A little-known episode in the history of Petersburg music is indicative of the importance for it of imperial themes. In 1880 the twenty-fifth anniversary of Alexander II’s reign was marked with great pomp. Among other festivities tableux vivants were planned, depicting various significant moments of Alexander II’s era, including Russia’s military victories. The music for these “living pictures,” commissioned by the government, was written by leading composers, including Rimsky-Korsakov, Mussorgsky, Borodin, and Tchaikovsky.

Mussorgsky’s chauvinism is well known. It was second only to Balakirev’s, whose religious fanaticism and anti-Semitism were legendary. The Polish characters in Boris Godunov are drawn with extreme antipathy; they are no less caricatures than the Poles in Glinka’s A Life for the Tsar, which is particularly striking in the much more realistic and psychologically sophisticated opera by Mussorgsky.

Paradoxically, Mussorgsky’s “Jewish” music hardly reflects his anti-Semitic feelings at all. The marvelous choruses “The Destruction of Sennacherib” and “Jesus Navin” (the musical theme for which Mussorgsky borrowed from neighborly Jews), “Hebrew Song,” as well as the famous “Two Jews, One Rich, One Poor” from Pictures at an Exhibition are imbued with respect for biblical Jewish figures but also with sympathy for modern Jewish people, who suddenly found themselves on the territory of the Russian Empire with the annexation of the Ukraine, Lithuania, and Poland, where millions of Jews resided.
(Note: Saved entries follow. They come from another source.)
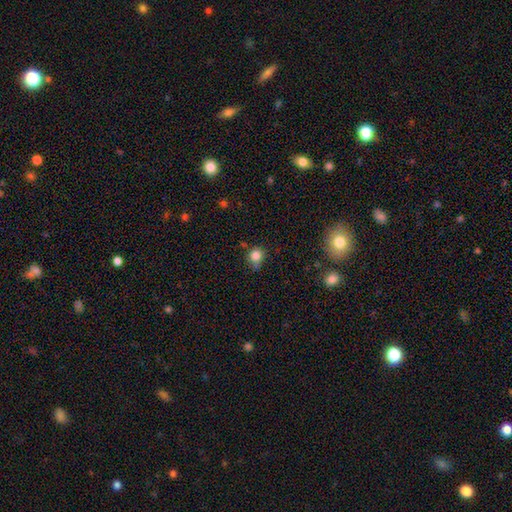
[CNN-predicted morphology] Q: Smooth or featured?
A: smooth (82%); runner-up: star or artifact (12%)
Q: How rounded?
A: round (82%); runner-up: in between (17%)
Q: Merging?
A: none (64%); runner-up: minor disturbance (23%)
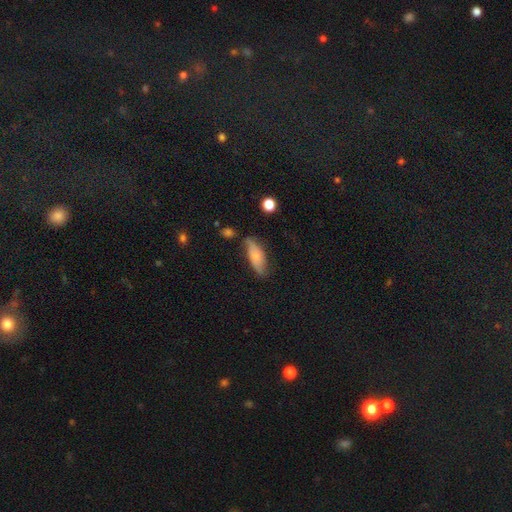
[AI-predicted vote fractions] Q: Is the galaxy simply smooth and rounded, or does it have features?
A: smooth — 61%.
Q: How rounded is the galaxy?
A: in between — 75%.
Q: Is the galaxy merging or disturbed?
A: none — 60%.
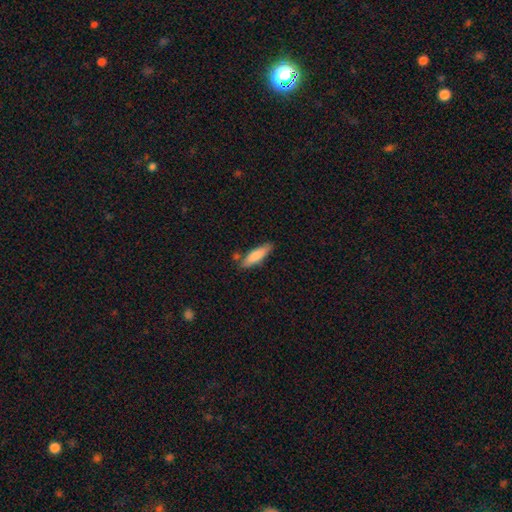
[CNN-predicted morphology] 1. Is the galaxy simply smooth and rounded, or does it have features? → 80% smooth, 15% featured or disk, 6% star or artifact.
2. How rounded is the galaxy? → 66% cigar-shaped, 33% in between, 2% round.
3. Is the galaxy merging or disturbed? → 78% none, 14% minor disturbance, 6% merger, 3% major disturbance.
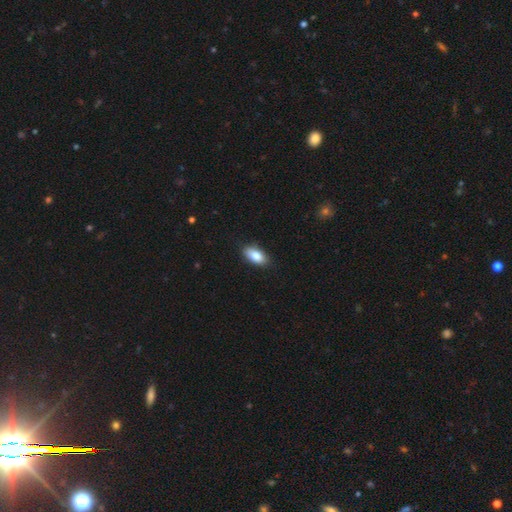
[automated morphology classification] A smooth galaxy with no disk features (84%) that is in between round and cigar-shaped (91%).

Vote fractions:
- Smooth or featured? smooth: 84% / featured or disk: 9% / star or artifact: 7%
- How rounded? in between: 91% / cigar-shaped: 6% / round: 4%
- Merging? none: 86% / minor disturbance: 11% / major disturbance: 2% / merger: 1%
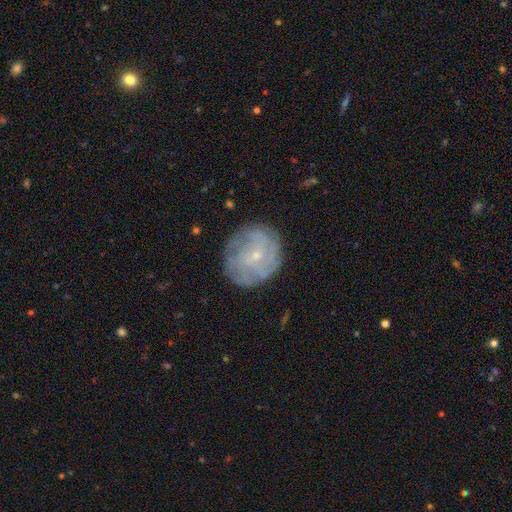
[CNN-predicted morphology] Overall: featured or disk (59%; smooth 31%). Edge-on disk: no (97%). Bar: no (76%). Spiral arms: yes (73%). Bulge size: small (82%). Merging: none (80%).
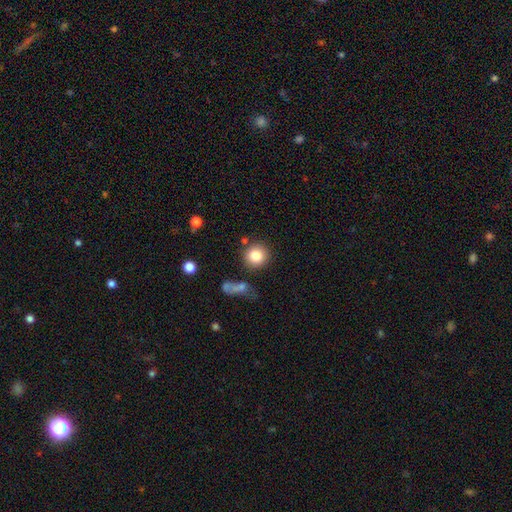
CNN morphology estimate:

In just the same way, Mussorgsky’s orchestral march “The Capture of Kars,” intended to accompany one of the living pictures in honor of the conquest of that Turkish fortress by Alexander II’s army, is triumphant but by no means jingoistic. Moreover, Mussorgsky’s vocal ballad “Forgotten,” composed six years earlier, is one of the most powerful antiwar statements in world music. The remarkable story of its creation gives evidence of the existence inside Petersburg culture of a powerful opposition to its prevailing imperial ambitions.

In March 1874 the battle artist Vassily Vereshchagin opened an exhibit in Petersburg of his works, depicting the conquest of Turkestan by Russia. Diligently crafted, almost photographic in technique, his paintings re-created the highlights of the military actions in central Asia. A tireless laborer and flashy self-promoter, Vereshchagin knew how to present his works to best effect. They were dramatically lit, in later years with custom-built electric projectors, a recent innovation. The exhibit enjoyed a sensational success with the Petersburg public.

Astonishing in their naturalistic detail and unsettling in their fearless depiction of the horrors of war, Vereshchagin’s canvases were enormously popular not only in Russia but also in Europe, where the artist was considered the best contemporary Russian painter, and in New York City, where Vereshchagin’s exhibition of 1889 brought him $84,000, a large sum for those days.

To get into the Vereshchagin show in Petersburg, people spent hours in line, shivering in the cold spring wind. The Petersburg intelligentsia attended, including Stasov and Mussorgsky. The high military authorities were also there. And inevitably, a scandal broke out.